Tout comme dans le Carnaval des animaux, tous les instruments viennent jouer un rôle, ce sont de véritables acteurs. La harpe sonne les douze coups de minuit, les pizzicati des violoncelles représentent la Mort qui frappe du talon pour réveiller les défunts, avant « d’accorder » son violon solo sur le Diabolus in musica (nom donné, d’après le système de Guido d’Arezzo, à la quinte diminuée ou « triton », ici : la-mi bémol) et de lancer la danse sur un tempo de valse. Le xylophone représente le son des os des squelettes qui dansent et s’entrechoquent durant la nuit. Les violons marquent la cadence sur des quintes criardes et rappellent le vent d’hiver et la quinte diminuée du début (la-mi bémol) pourrait aussi suggérer la sécheresse et l’aigreur de la saison.
Trois thèmes sont développés : l’un rythmique, exposé par la flûte ; le second mélodique, énoncé par le violon solo ; enfin, la citation du motif mélodique du premier vers de la Séquence liturgique Dies iræ, mais il s’agit ici d’un Dies iræ transposé en mode majeur sautillant qui sonne bizarrement à la trompette, appuyée par les cymbales ; les esprits infernaux semblent ridiculiser cette phrase solennelle de la liturgie des morts. Ces trois motifs sont valsés. Le thème A se développe sous la forme de variations, le thème B est traité en fugue et, à un certain moment, les deux se superposent. On soulignera aussi le déchaînement de l’orchestre, à grand renfort de clameurs dues aux cuivres, exprimant l’aspect frénétique, forcené, de ce monde souterrain. Et, quand le hautbois fait entendre le cocorico, les morts se dispersent.
Voici les parties du poème d’Henri Cazalis citées dans le programme de Saint-Saëns :
« Zig et zig et zig, la mort en cadence
Frappant une tombe avec son talon,
La mort à minuit joue un air de danse,
Zig et zig et zag, sur son violon.

Le vent d’hiver souffle, et la nuit est sombre,
Des gémissements sortent des tilleuls ;
Les squelettes blancs vont à travers l’ombre
Courant et sautant sous leurs grands linceuls,

Zig et zig et zig, chacun se trémousse,
On entend claquer les os des danseurs, […]

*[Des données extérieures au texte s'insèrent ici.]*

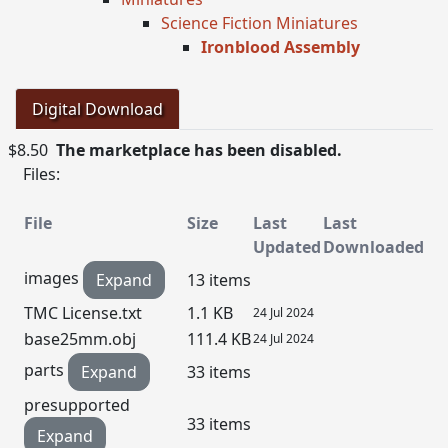
Science Fiction Miniatures
Ironblood Assembly
Digital Download
$8.50
The marketplace has been disabled.
Files:
File
Size
Last
Last
Updated
Downloaded
images
Expand
13 items
TMC License.txt
1.1 KB
24 Jul 2024
base25mm.obj
111.4 KB
24 Jul 2024
parts
Expand
33 items
presupported
33 items
Expand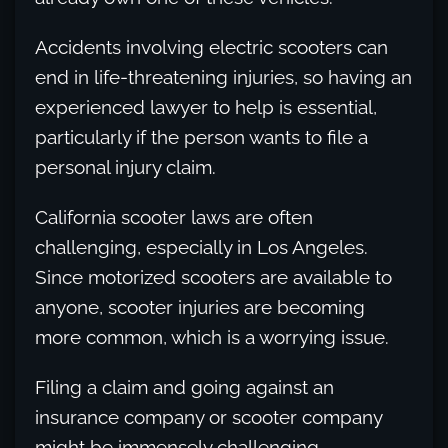
Accidents involving electric scooters can
end in life-threatening injuries, so having an
experienced lawyer to help is essential,
particularly if the person wants to file a
personal injury claim.
California scooter laws are often
challenging, especially in Los Angeles.
Since motorized scooters are available to
anyone, scooter injuries are becoming
more common, which is a worrying issue.
Filing a claim and going against an
insurance company or scooter company
might be immensely challenging,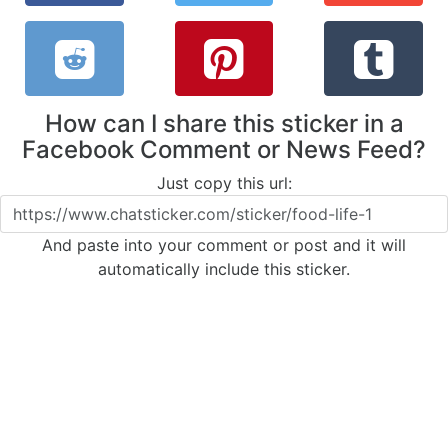
How can I share this sticker in a
Facebook Comment or News Feed?
Just copy this url:
And paste into your comment or post and it will
automatically include this sticker.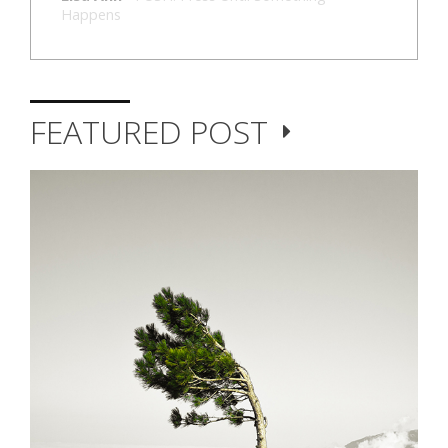
Happens
FEATURED POST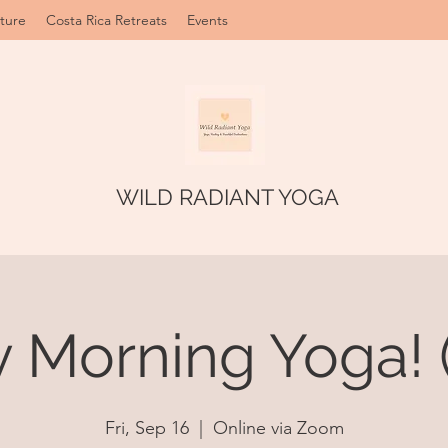
ture
Costa Rica Retreats
Events
WILD RADIANT YOGA
y Morning Yoga! 
Fri, Sep 16
  |  
Online via Zoom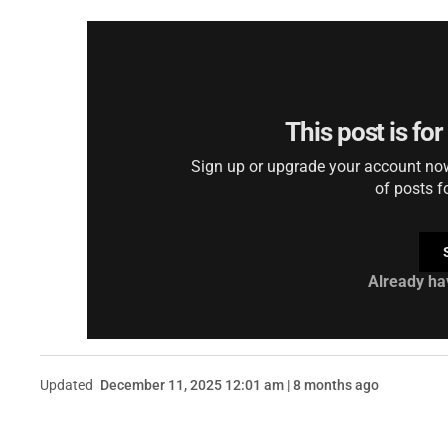
This post is fo
Sign up or upgrade your account now 
of posts f
Already ha
Updated
December 11, 2025 12:01 am | 8 months ago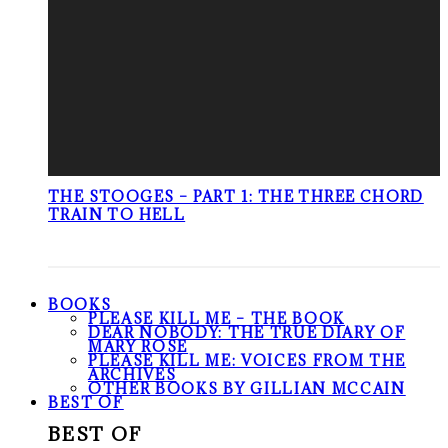
THE STOOGES – PART 1: THE THREE CHORD
TRAIN TO HELL
BOOKS
PLEASE KILL ME – THE BOOK
DEAR NOBODY: THE TRUE DIARY OF
MARY ROSE
PLEASE KILL ME: VOICES FROM THE
ARCHIVES
OTHER BOOKS BY GILLIAN MCCAIN
BEST OF
BEST OF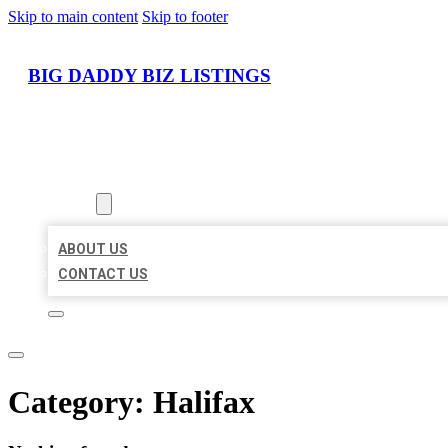
Skip to main content
Skip to footer
BIG DADDY BIZ LISTINGS
HOME
LOCATIONS
ABOUT
ABOUT US
CONTACT US
Category:
Halifax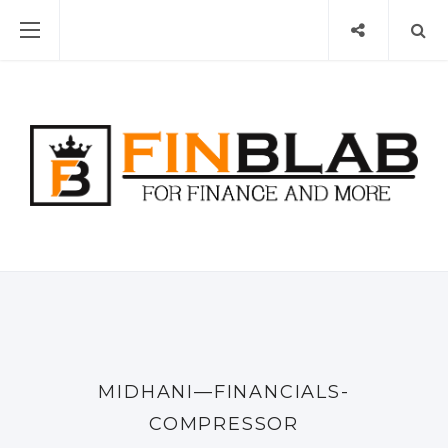
MIDHANI—FINANCIALS-
COMPRESSOR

Mais psit ! tout à coup on quitte la ronde,
On se pousse, on fuit, le coq a chanté
Oh ! La belle nuit pour le pauvre monde !
Et vivent la mort et l’égalité !
Les variations de rythme sont au cœur de ce morceau, ce qui permet d’illustrer le thème de la vitesse et de la lenteur. Pour information, La Danse macabre (The Skeleton Dance) est aussi un court métrage d’animation en noir et blanc de la série des Silly Symphonies réalisé par Walt Disney, sorti en 1929. Sans doute pour des raisons de droits, il ne reprend pas le poème symphonique de Saint-Saëns, bien qu’il en utilise le contenu narratif.

Autres proposition de cours sur vitesse et musique

 Replongeons-nous dans le Boléro de Maurice Ravel, évoqué dans cet article. À l’époque c’était à la limite de la musique expérimentale, et on ne peut pas comprendre la suite sans cette étape.
 Continuum (1968) de György Ligeti (1923-2006).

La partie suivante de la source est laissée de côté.